In the letter referred to above, Marine Midland in effect moved to reopen the proceeding to permit consideration of this new pro-rating question and the other questions discussed in the accompanying memorandum.

The order under review, entered on October 30, 1964, contains no findings or conclusions bearing explicitly upon this new contention. It may be implied from this that the court denied the motion to reopen for consideration of the pro-rating question raised by Marine Midland. The latter party apparently accepted this disposition of the question for it raised no further objection in the district court and did not appeal.

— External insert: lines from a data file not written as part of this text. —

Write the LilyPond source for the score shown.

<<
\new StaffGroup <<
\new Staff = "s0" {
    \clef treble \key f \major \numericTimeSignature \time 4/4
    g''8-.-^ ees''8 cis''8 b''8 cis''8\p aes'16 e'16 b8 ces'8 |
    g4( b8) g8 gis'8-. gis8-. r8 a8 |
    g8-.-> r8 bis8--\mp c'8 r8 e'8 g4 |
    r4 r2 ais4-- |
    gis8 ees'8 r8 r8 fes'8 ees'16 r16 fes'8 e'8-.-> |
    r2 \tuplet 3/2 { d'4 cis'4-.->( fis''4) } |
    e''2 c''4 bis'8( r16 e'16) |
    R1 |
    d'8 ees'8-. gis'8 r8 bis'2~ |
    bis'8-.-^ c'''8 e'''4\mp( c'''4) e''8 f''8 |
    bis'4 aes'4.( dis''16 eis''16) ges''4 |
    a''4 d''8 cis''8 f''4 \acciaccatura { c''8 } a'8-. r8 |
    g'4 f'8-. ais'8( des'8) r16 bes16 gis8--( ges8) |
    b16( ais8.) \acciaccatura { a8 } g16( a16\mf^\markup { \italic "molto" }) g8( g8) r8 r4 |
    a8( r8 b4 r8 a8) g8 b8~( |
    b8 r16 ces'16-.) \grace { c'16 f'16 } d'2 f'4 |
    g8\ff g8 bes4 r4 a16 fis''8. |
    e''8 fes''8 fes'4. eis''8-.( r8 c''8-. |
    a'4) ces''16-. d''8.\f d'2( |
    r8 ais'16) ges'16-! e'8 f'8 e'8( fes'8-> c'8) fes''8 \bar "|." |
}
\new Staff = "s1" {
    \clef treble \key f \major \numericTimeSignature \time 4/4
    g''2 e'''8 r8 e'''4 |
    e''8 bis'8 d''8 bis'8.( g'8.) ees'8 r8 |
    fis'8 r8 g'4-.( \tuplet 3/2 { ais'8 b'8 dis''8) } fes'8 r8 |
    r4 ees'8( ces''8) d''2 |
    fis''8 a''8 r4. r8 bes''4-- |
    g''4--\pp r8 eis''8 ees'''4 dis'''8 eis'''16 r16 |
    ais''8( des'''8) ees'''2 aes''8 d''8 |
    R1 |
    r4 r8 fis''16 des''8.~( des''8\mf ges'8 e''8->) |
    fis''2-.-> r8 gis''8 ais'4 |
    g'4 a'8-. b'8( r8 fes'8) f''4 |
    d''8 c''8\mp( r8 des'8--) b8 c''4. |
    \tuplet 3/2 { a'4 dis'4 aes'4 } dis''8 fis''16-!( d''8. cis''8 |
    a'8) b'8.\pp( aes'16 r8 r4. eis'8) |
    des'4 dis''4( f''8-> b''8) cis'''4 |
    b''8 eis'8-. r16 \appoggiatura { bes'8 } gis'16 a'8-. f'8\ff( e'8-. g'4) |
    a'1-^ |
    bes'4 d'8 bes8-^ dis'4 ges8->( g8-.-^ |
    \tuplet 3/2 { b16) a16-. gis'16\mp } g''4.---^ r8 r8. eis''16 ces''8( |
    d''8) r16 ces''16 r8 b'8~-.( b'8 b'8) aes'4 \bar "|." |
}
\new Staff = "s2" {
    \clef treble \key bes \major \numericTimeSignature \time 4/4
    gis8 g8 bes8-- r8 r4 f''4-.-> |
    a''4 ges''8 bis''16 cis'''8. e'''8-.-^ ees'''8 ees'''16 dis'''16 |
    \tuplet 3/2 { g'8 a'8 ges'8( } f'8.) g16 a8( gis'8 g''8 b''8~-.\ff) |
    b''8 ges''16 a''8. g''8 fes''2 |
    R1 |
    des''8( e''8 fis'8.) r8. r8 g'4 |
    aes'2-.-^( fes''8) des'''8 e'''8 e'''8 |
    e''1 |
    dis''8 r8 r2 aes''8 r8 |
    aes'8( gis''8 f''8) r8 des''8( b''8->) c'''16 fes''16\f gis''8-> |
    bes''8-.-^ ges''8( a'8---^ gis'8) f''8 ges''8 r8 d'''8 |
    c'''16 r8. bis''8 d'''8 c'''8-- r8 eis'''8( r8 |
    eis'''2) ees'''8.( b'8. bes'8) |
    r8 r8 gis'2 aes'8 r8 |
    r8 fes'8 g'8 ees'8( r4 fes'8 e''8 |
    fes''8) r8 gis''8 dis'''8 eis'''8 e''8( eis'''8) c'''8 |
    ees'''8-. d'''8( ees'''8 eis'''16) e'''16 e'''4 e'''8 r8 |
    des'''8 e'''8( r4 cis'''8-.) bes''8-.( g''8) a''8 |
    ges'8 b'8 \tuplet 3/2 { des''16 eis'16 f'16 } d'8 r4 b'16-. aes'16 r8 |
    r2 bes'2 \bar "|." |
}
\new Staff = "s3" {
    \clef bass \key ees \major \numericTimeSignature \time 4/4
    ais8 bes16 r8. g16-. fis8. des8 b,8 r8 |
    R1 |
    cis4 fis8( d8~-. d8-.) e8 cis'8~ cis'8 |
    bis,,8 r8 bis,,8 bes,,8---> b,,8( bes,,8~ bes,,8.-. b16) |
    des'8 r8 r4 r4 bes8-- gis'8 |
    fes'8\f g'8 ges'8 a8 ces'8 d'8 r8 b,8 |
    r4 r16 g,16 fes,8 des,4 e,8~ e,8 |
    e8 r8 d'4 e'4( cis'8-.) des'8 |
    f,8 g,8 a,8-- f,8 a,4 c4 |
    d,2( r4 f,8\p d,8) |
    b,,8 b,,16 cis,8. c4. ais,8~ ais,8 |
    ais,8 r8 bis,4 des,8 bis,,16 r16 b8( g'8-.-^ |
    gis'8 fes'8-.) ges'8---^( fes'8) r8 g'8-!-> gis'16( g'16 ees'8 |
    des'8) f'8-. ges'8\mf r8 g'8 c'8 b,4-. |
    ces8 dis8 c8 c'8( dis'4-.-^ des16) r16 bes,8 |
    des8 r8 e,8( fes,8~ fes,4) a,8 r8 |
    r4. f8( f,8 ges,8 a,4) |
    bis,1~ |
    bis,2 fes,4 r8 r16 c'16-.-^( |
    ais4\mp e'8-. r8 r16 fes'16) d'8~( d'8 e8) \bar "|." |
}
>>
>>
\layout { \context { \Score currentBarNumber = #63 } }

Up to that time appellant trustees had never raised the point, unless this is to be assumed from the statement in Marine Midland’s letter of August 28, 1964, that counsel for the trustees “also oppose this claim.” But this could hardly be regarded as joinder in this new pro-rating contention since appellants had always opposed the Bethlehem claim on other grounds.

After the final order of October 30, 1964, authorizing payment of the Bethlehem claim had been entered, appellants filed written objections to the order and a request for findings, presenting the same pro-rating contention which was first advanced in Marine Midland’s memorandum of August 28, 1964. These objections and requests were disregarded by the district court, apparently on the theory that they came too late.

Bethlehem asserts that, in view of the circumstances reviewed above, the prorating question which appellants raise on this appeal was not timely presented in the district court and on that ground alone we should affirm.

We agree. As before stated, the district court’s disregard of the question, when first raised by another party long after the close of the trial, in effect represents denial of a motion to reopen. Trial court action on such a motion is not to be overturned except for an abuse of discretion. As this court recently said in California Airmotive Corporation v. Bass, 9 Cir., 354 F.2d 453:

“It is important to litigants and the public alike that there be effective and expeditious disposition of disputes which reach the courts, and this consideration is remarkably important in matters of bankruptcy.”

In Bass, under circumstances far less aggravated than those of the case now before us, we upheld the referee’s exercise of discretion in refusing to reopen a hearing.

We hold that the district court did not abuse its discretion, under the indicated circumstances, in refusing to reopen the trial for consideration of the new pro-rating argument.

Affirmed. 
      
      . As a matter of fact, at the November 19, 1963 hearing, no party before the court, although invited by the court to do so, raised any question concerning the amount of the Bethlehem claim. The only questions concerning that claim, raised at the hearing, had to do with its validity; laches and the problem of identifying the S.S. SOUTHAMPTON as the vessel on which Bethlehem had done the work were the sole subjects of inquiry.